◆ **THE RECORDS**
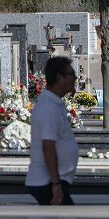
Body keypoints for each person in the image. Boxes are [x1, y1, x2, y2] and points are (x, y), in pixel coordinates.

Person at [25, 57, 79, 205]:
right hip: (47, 182)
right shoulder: (48, 107)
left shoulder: (54, 103)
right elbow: (48, 146)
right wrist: (56, 184)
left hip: (54, 180)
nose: (75, 77)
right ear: (59, 77)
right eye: (71, 73)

◆ **EXERCISE**
Wherever the word "right" appears in a line of the data, copy that line.

◆ **OUTPUT OF THE TASK**
right hip: (47, 182)
right shoulder: (48, 107)
right elbow: (48, 146)
right wrist: (56, 184)
right ear: (59, 77)
right eye: (71, 73)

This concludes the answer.